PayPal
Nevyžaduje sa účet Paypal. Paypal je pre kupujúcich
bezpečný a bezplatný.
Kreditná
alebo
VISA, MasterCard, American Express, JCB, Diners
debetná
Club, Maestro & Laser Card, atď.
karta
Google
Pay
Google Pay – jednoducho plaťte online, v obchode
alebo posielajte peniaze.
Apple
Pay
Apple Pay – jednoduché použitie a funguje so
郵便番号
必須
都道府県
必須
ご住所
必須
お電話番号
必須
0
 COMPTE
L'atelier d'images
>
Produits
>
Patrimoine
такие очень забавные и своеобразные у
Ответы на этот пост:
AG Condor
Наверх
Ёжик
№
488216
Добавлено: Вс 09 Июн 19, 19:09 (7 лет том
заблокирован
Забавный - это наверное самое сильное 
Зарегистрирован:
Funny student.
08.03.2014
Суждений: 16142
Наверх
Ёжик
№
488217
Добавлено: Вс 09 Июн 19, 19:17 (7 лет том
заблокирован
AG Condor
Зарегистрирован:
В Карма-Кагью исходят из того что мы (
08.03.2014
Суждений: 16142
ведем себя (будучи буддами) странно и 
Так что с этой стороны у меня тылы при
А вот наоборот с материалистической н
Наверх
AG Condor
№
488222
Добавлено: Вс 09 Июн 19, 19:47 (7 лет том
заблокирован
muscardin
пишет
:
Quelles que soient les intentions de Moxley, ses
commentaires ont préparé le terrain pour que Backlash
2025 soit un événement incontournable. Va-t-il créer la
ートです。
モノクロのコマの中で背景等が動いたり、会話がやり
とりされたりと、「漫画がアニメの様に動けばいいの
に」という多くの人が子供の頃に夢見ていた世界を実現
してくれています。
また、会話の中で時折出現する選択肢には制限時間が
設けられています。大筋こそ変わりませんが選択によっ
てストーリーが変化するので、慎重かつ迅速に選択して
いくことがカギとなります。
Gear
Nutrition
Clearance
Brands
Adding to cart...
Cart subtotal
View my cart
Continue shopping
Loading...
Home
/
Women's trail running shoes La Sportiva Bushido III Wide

_What the exercise asks:_ Determine the number of lines above that include the word "Google"; the reply is that number only.

_Exercise answer:_ 2